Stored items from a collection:
------------

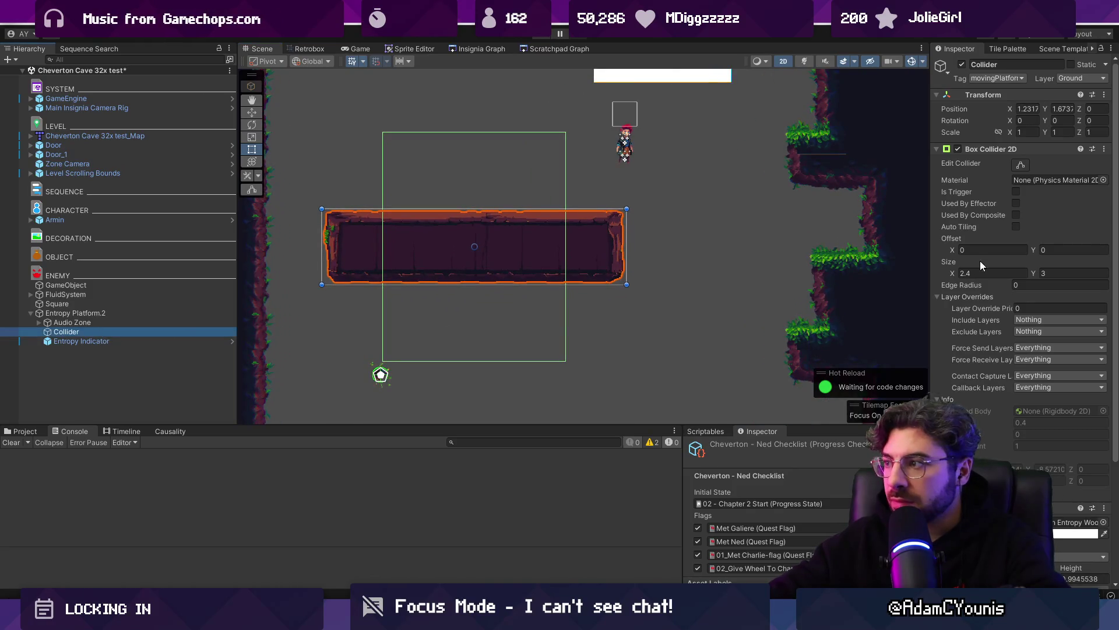
left_click_drag(1038, 274, 989, 266)
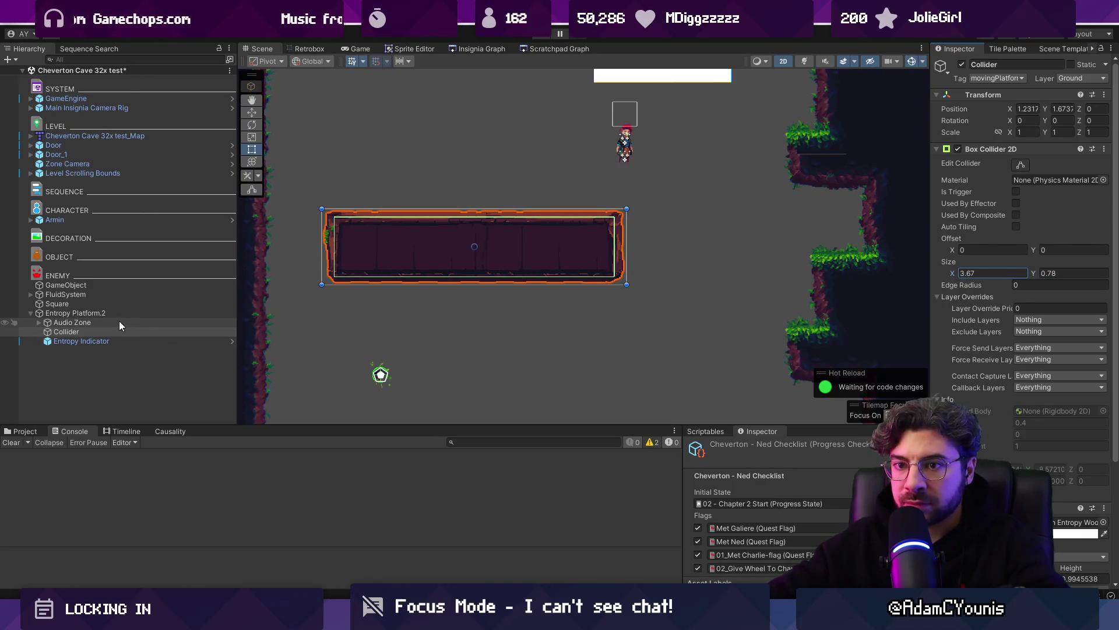
Step: Move the Entropy Indicator up onto the platform and set the Collider position to 0,0
left_click(121, 341)
left_click(104, 331)
left_click(107, 342)
left_click_drag(389, 372, 481, 250)
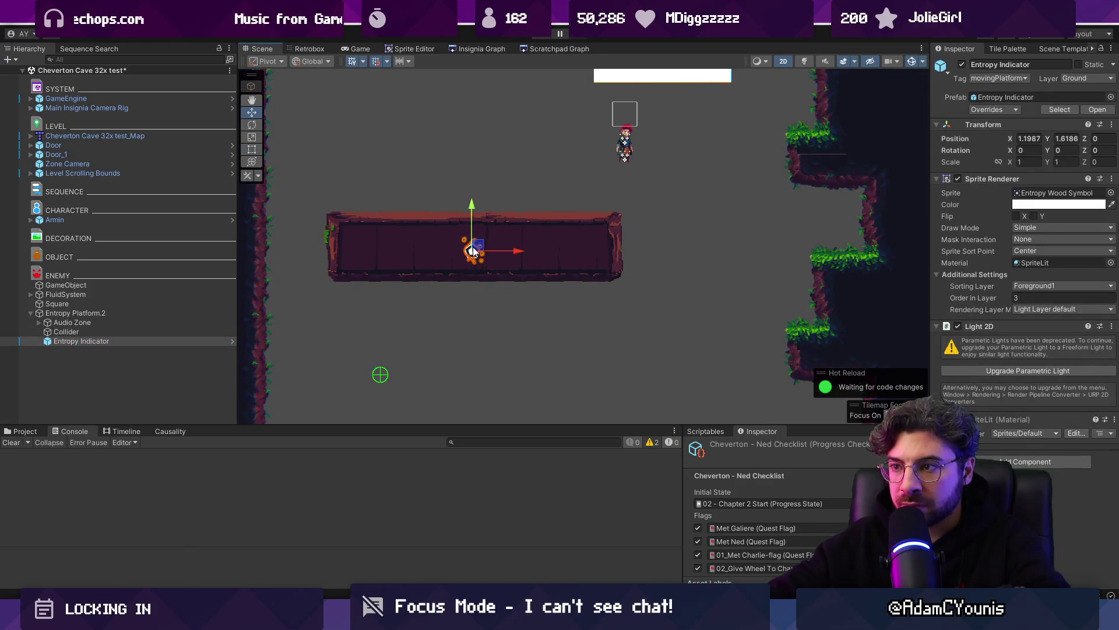
left_click(88, 332)
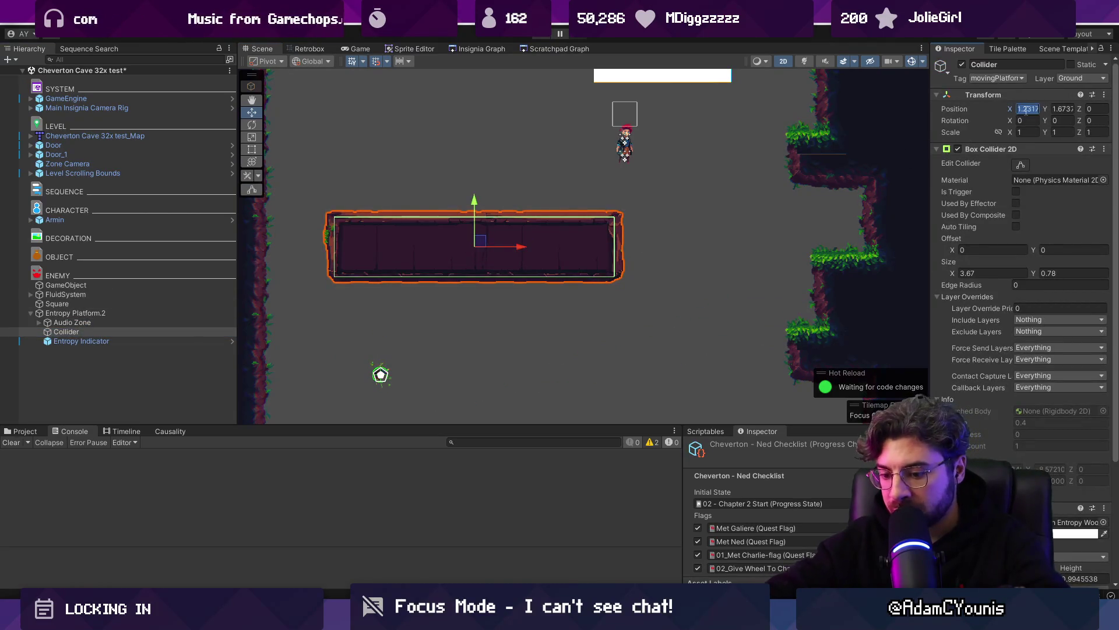
type("0")
key("Tab")
type("0")
Step: Toggle the Audio Zone's polygon collider off and back on
left_click(94, 322)
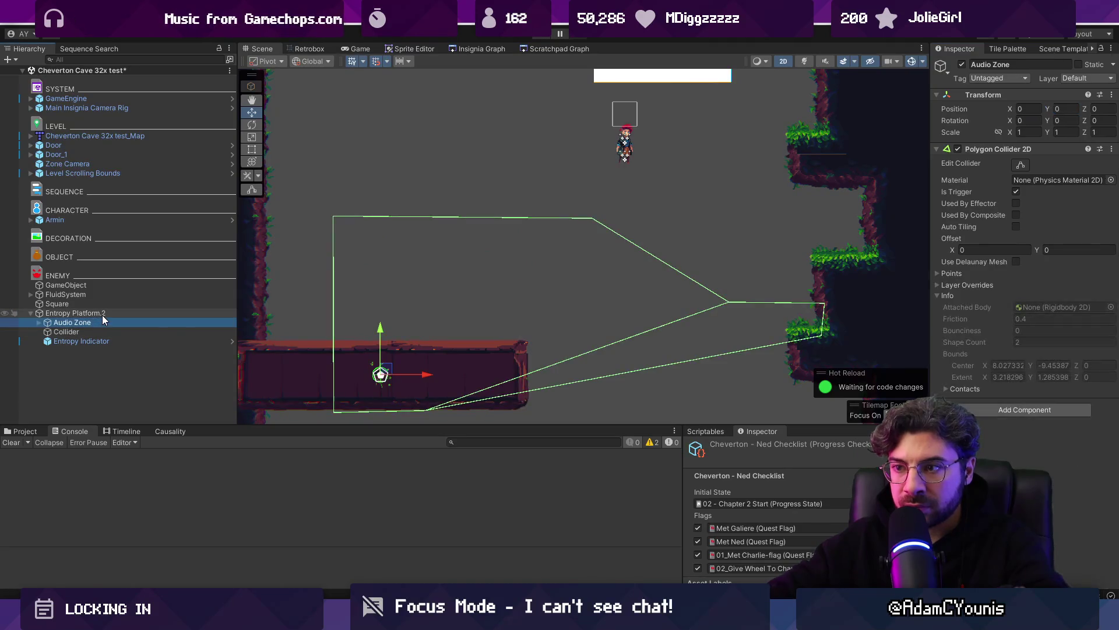
scroll(346, 311, "down", 1)
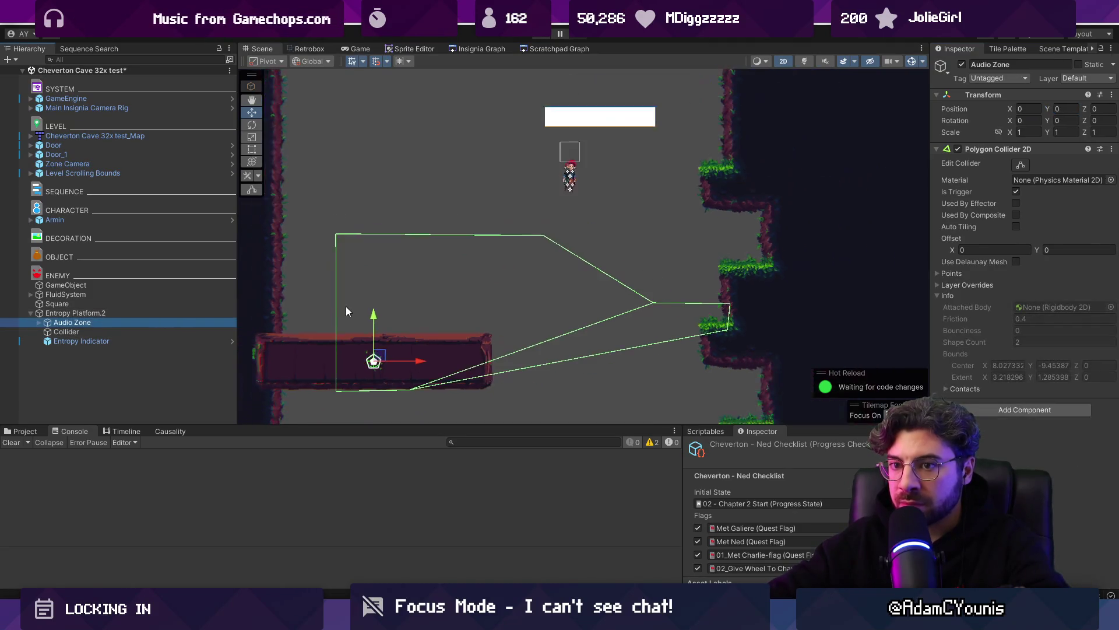
left_click(958, 149)
left_click(958, 149)
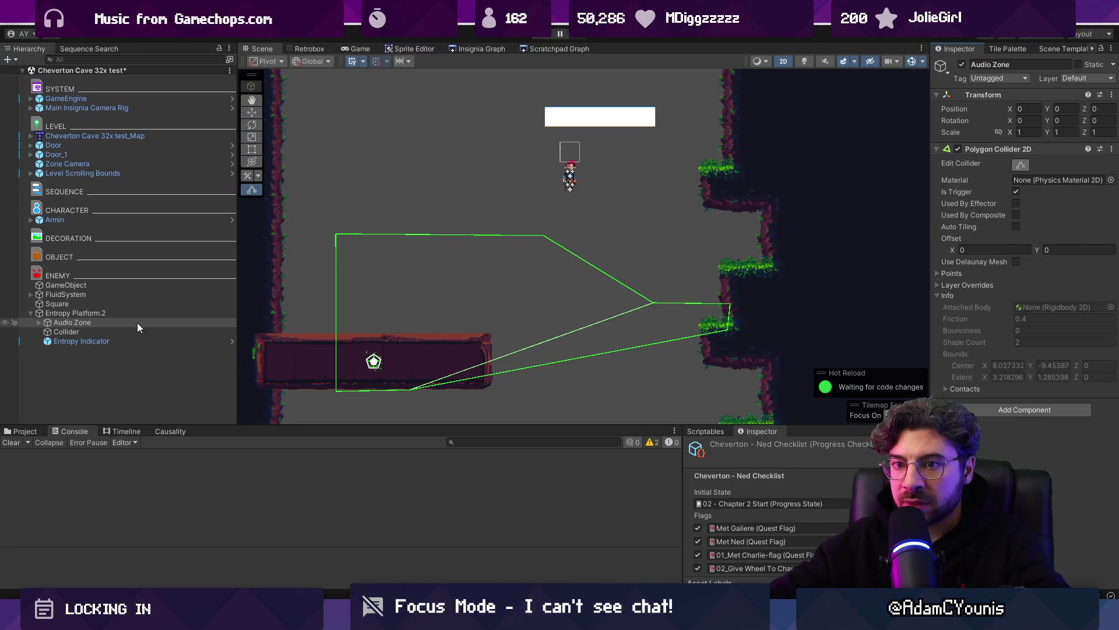
Step: Inspect Entropy Platform.2 and leave its Life script component collapsed
left_click(121, 313)
left_click(121, 322)
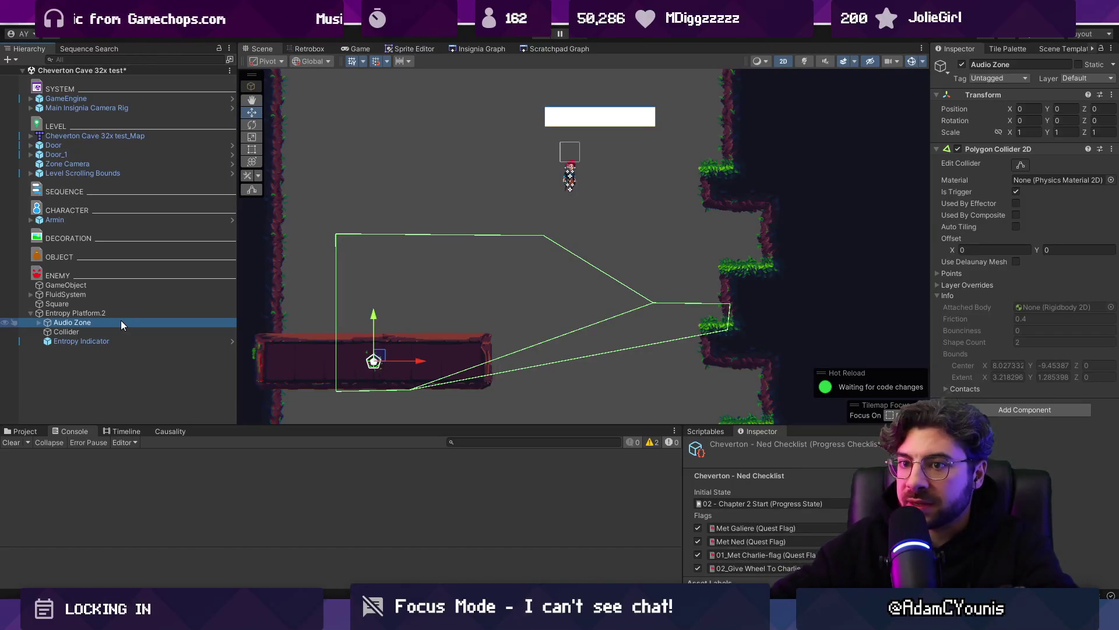
left_click(122, 313)
scroll(993, 309, "down", 5)
left_click(988, 184)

------------

Your goal | Only the lines from the one with "left_click(121, 322)" through the last line of the records above are wanted, copied exactly and with pictures omitted.

Result for this exercise |
left_click(121, 322)
left_click(122, 313)
scroll(993, 309, "down", 5)
left_click(988, 184)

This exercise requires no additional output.